Document text:

Tag Archives: ISIS

Neocons Gonna Neocon

Neocon William Kristol, writing on the pages of USA Today writes that “We were right to invade Iraq in 2003 to remove Saddam Hussein […]Even with the absence of caches of weapons of mass destruction…”

It’s quite clear that not only has Kristol not learned the lessons of Iraq but also is willing to rewrite the history in such a way to exonerate the Bush administration from its failings.

When President Obama took office, Iraq was calm, al-Qaeda was weakened and ISIS did not exist. Iran, meanwhile, was under pressure from abroad (due to sanctions) and at home (due to popular discontent, manifested by the Green uprising in the summer of 2009).

The Obama administration threw it all away. It failed to support the dissidents in Iran in 2009, mishandled the Iraqi elections in 2010, removed all U.S. troops from Iraq at the end of 2011, and allowed the Syrian civil war to spiral out of control from 2011 on.

Listed records:
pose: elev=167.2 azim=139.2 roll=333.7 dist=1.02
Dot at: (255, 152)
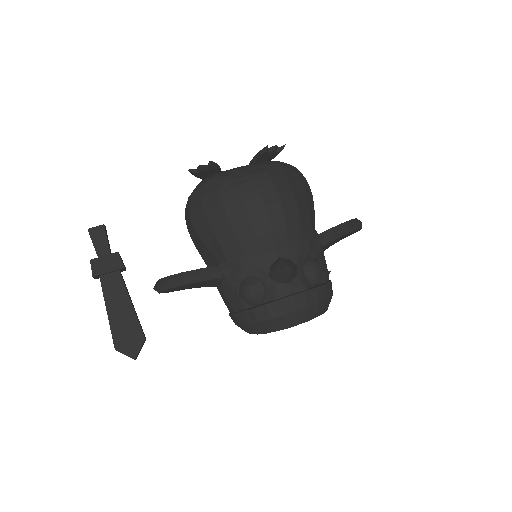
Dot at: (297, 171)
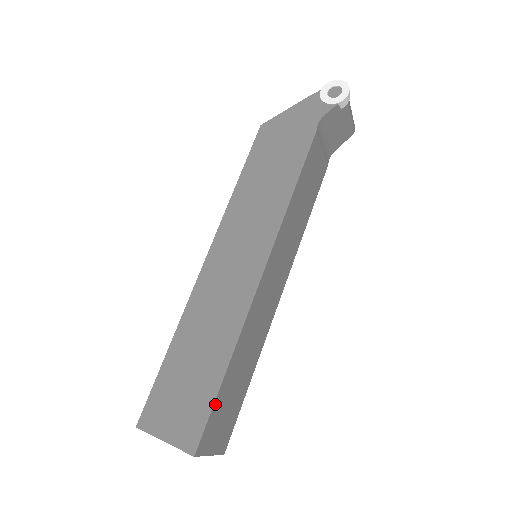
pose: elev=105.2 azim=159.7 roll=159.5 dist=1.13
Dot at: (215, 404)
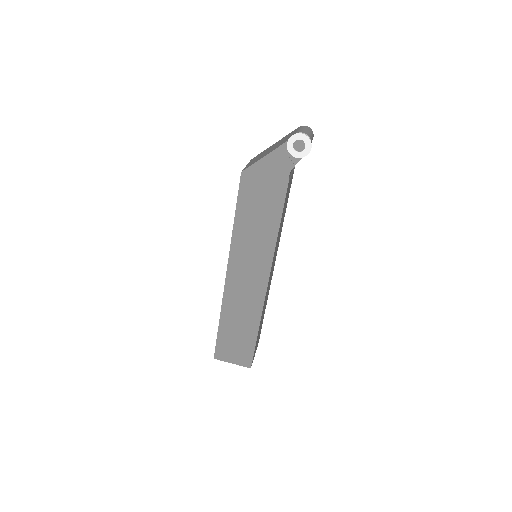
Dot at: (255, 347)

Problem set:
1 – In the blog post, which newspaper is William Kristol said to be writing in?
2 – List every action that the final paragraph of the blog post charges the Obama administration with.

The responses:
1 – USA Today

2 –
- It failed to support the dissidents in Iran in 2009.
- It mishandled the Iraqi elections in 2010.
- It removed all U.S. troops from Iraq at the end of 2011.
- It allowed the Syrian civil war to spiral out of control from 2011 on.